Volunteer opportunities include clerical work, bagging items for customers and sorting through donated merchandise. Unlike many other volunteer organizations, The Brown Elephant does not require volunteers to schedule shifts or commit to any allocated number of volunteer hours. To volunteer, workers just have to show up and a Brown Elephant employee will put them to work, according to

Illinois Masonic Medical Center

In addition to volunteer opportunities at nonprofit organizations like Lakeview Pantry and The Brown Elephant, Lakeview is also central to volunteer opportunities within the medical community. One local hospital, Advocate Illinois Masonic Medical Center, 836 W. Wellington Ave., also relies on locals to shape the infrastructure of the volunteer community.

Shirley Mouratides, coordinator of the services program at Advocate Illinois Masonic Medical Center, said the hospital offers numerous opportunities where openings change regularly based on the needs of individual departments throughout the hospital.

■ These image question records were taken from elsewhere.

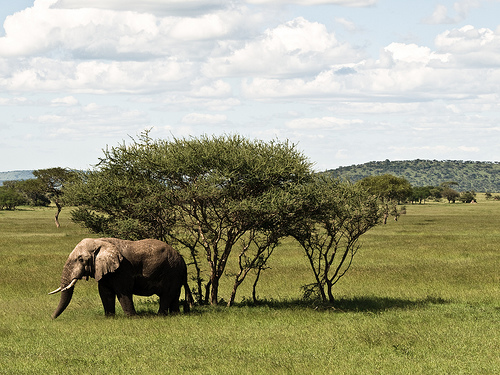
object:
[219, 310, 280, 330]
grass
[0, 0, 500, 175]
sky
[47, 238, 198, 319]
elephant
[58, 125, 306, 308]
tree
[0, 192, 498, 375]
wild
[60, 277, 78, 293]
tusk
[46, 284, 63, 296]
tusk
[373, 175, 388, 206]
tree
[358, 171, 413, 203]
tree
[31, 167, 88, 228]
tree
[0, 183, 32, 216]
tree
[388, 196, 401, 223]
tree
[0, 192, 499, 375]
field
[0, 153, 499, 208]
distance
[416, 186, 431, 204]
tree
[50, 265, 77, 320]
nose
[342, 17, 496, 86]
clouds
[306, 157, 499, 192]
hill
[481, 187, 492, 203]
tree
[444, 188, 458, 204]
tree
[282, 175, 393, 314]
tree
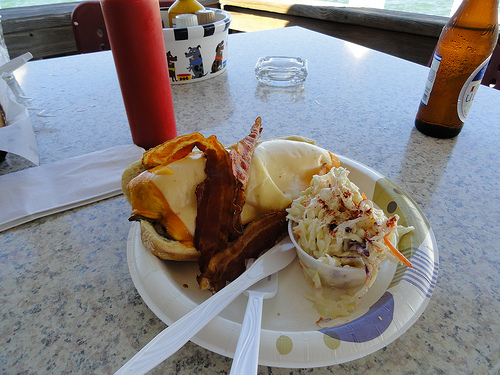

“We use volunteers in many different capacities,” Mouratides said. “They really help keep the hospital running.”

She said volunteers work in departments such as rehabilitation, diagnostic imaging, surgical intensive care and neonatal intensive care. Volunteers help by answering patients’ call lights and reporting back to the nurse’s station when a patient needs something. Other opportunities include selling newspapers, taking a book cart to patients’ rooms and working at the guest services desk.

Volunteer opportunities in Lakeview are abundant and richly diverse in nature, much like the community itself. Other organizations in the area that rely on volunteers include the Fairygodmother Foundation, Jewish Community Centers of Chicago, The Night Ministry Open Hand Chicago and many more.